◆ Problem details
Each line below that includes "name" counts once; report the total and nothing more.

Stored records
........
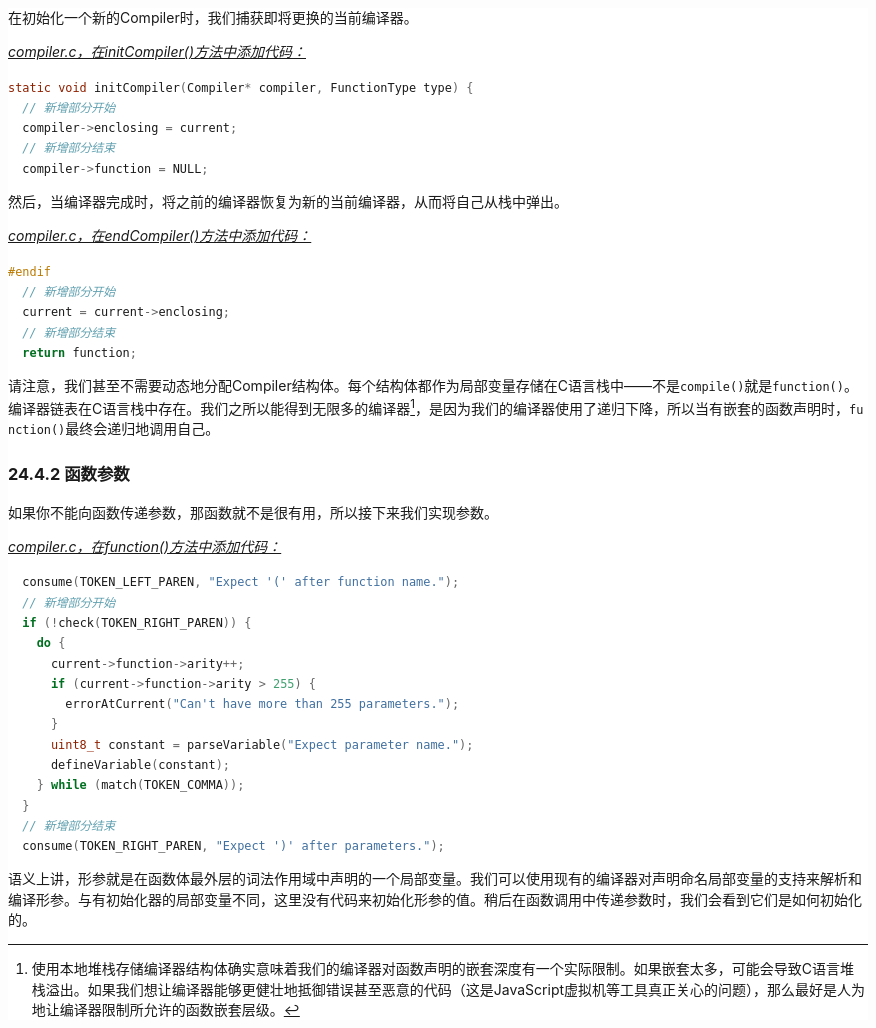 
在初始化一个新的Compiler时，我们捕获即将更换的当前编译器。

*<u>compiler.c，在initCompiler()方法中添加代码：</u>*

```c
static void initCompiler(Compiler* compiler, FunctionType type) {
  // 新增部分开始
  compiler->enclosing = current;
  // 新增部分结束
  compiler->function = NULL;
```


然后，当编译器完成时，将之前的编译器恢复为新的当前编译器，从而将自己从栈中弹出。

*<u>compiler.c，在endCompiler()方法中添加代码：</u>*

```c
#endif
  // 新增部分开始
  current = current->enclosing;
  // 新增部分结束
  return function;
```


请注意，我们甚至不需要动态地分配Compiler结构体。每个结构体都作为局部变量存储在C语言栈中——不是`compile()`就是`function()`。编译器链表在C语言栈中存在。我们之所以能得到无限多的编译器[^17]，是因为我们的编译器使用了递归下降，所以当有嵌套的函数声明时，`function()`最终会递归地调用自己。


### 24.4.2 函数参数


如果你不能向函数传递参数，那函数就不是很有用，所以接下来我们实现参数。

*<u>compiler.c，在function()方法中添加代码：</u>*

```c
  consume(TOKEN_LEFT_PAREN, "Expect '(' after function name.");
  // 新增部分开始
  if (!check(TOKEN_RIGHT_PAREN)) {
    do {
      current->function->arity++;
      if (current->function->arity > 255) {
        errorAtCurrent("Can't have more than 255 parameters.");
      }
      uint8_t constant = parseVariable("Expect parameter name.");
      defineVariable(constant);
    } while (match(TOKEN_COMMA));
  }
  // 新增部分结束
  consume(TOKEN_RIGHT_PAREN, "Expect ')' after parameters.");
```


语义上讲，形参就是在函数体最外层的词法作用域中声明的一个局部变量。我们可以使用现有的编译器对声明命名局部变量的支持来解析和编译形参。与有初始化器的局部变量不同，这里没有代码来初始化形参的值。稍后在函数调用中传递参数时，我们会看到它们是如何初始化的。



[^1]: 人们似乎并不觉得数值型的字节码偏移量在崩溃转储中特别有意义。
[^2]: 我们不需要显式地释放函数名称，因为它是一个ObjString。这意味着我们可以让垃圾收集器为我们管理它的生命周期。或者说，至少在实现垃圾收集器之后，我们就可以这样做了。
[^3]: 这种类比在语义上有个行不通的地方就是全局变量。它们具有与局部变量不同的特殊作用域规则，因此从这个角度来说，脚本的顶层并不像一个函数体。
[^4]: 这就像我有一个可以看到未来的水晶球，知道我们以后需要修改代码。但是，实际上，这是因为我在写文字之前已经写了本书中的所有代码。
[^5]: 我知道，让`function`字段为空，但在几行之后又立即为其赋值，这看起来很蠢。更像是与垃圾回收有关的偏执。
[^6]: 我们可以在编译时创建函数，是因为它们只包含编译时可用的数据。函数的代码、名称和元都是固定的。等我们在下一章中添加闭包时（在运行时捕获变量），情况就变得更加复杂了。
[^7]: 如果我们用来寻找bug的诊断代码本身导致虚拟机发生故障，那就不好玩了。
[^8]: 这基本就是你在C语言中使用`static`声明每个局部变量的结果。
[^9]: Fortran完全不允许递归，从而避免了这个问题。递归在当时被认为是一种高级、深奥的特性。
[^10]: 我说“想象”是因为编译器实际上无法弄清这一点。因为函数在Lox中是一等公民，我们无法在编译时确定哪些函数调用了哪些函数。
[^11]: 早期Fortran编译器的作者在实现返回地址方面有一个巧妙的技巧。由于它们*不*支持递归，任何给定的函数在任何时间点都只需要一个返回地址。因此，当函数在运行时被调用时，程序会修改自己的代码，更改函数末尾的跳转指针，以跳回调用方。有时候，天才和疯子之间只有一线之隔。
[^12]: 许多Lisp实现都是动态地分配堆栈帧的，因为它简化实现了[续延](https://en.wikipedia.org/wiki/Continuation)。如果你的语言支持续延，那么函数调用并不一定具有堆栈语义。
[^13]: 如果除了局部变量之外，还有足够多的临时变量，仍然有可能溢出堆栈。一个健壮的实现可以防止这种情况，但我想尽量保持简单。
[^14]: 我们可以通过每次查看CallFrame数组来访问当前帧，但这太繁琐了。更重要的是，将帧存储在一个局部变量中，可以促使C编译器将该指针保存在一个寄存器中。这样就能加快对帧中`ip`的访问。我们不能保证编译器会这样做，但很有可能会这样做。
[^15]: 这里的`beginScope()`并没有对应的`endScope()`调用。因为当达到函数体的末尾时，我们会完全结束整个Compiler，所以没必要关闭逗留的最外层作用域。
[^16]: 请记住，编译器将顶层代码视为隐式函数的主体，因此只要添加任何函数声明，我们就会进入一个嵌套函数的世界。
[^17]: 使用本地堆栈存储编译器结构体确实意味着我们的编译器对函数声明的嵌套深度有一个实际限制。如果嵌套太多，可能会导致C语言堆栈溢出。如果我们想让编译器能够更健壮地抵御错误甚至恶意的代码（这是JavaScript虚拟机等工具真正关心的问题），那么最好是人为地让编译器限制所允许的函数嵌套层级。
[^18]: 不同的字节码虚拟机和真实的CPU架构有不同的调用约定，也就是它们传递参数、存储返回地址等的具体机制。我在这里使用的机制是基于Lua干净、快速的虚拟机。
[^19]: 使用`switch`语句来检查一个类型现在看有些多余，但当我们添加case来处理其它调用类型时，就有意义了。
[^20]: 这里的`-1`是因为IP已经指向了下一条待执行的指令上 ，但我们希望堆栈跟踪指向前一条失败的指令。
[^21]: 关于栈帧在跟踪信息中显示的顺序，存在一些不同的意见。大部分把最内部的函数放在第一行，然后向堆栈的底部。Python则以相反的顺序打印出来。因此，从上到下阅读可以告诉你程序是如何达到现在的位置的，而最后一行是错误实际发生的地方。<BR>这种风格有一个逻辑。它可以确保你始终可以看到最里面的函数，即使堆栈跟踪信息太长而无法在一个屏幕上显示。另一方面，新闻业中的“[倒金字塔](https://en.wikipedia.org/wiki/Inverted_pyramid_(journalism))”告诉我们，我们应该把最重要的信息放在一段文字的前面。在堆栈跟踪中，这就是实际发生错误的函数。大多数其它语言的实现都是如此。
[^22]: 允许在顶层返回并不是世界上最糟糕的主意。它可以为你提供一种自然的方式来提前终止脚本。你甚至可以用返回的数字来表示进程的退出码。
[^23]: 如果你没搞懂也不用担心，一旦我们开始实现GC，它就会变得更有意义。
[^24]: 它比在Ruby 2.4.3p205中运行的同类Ruby程序稍慢，比在Python 3.7.3中运行的程序快3倍左右。而且我们仍然可以在我们的虚拟机中做很多简单的优化。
........
◆ Answer to this exercise
2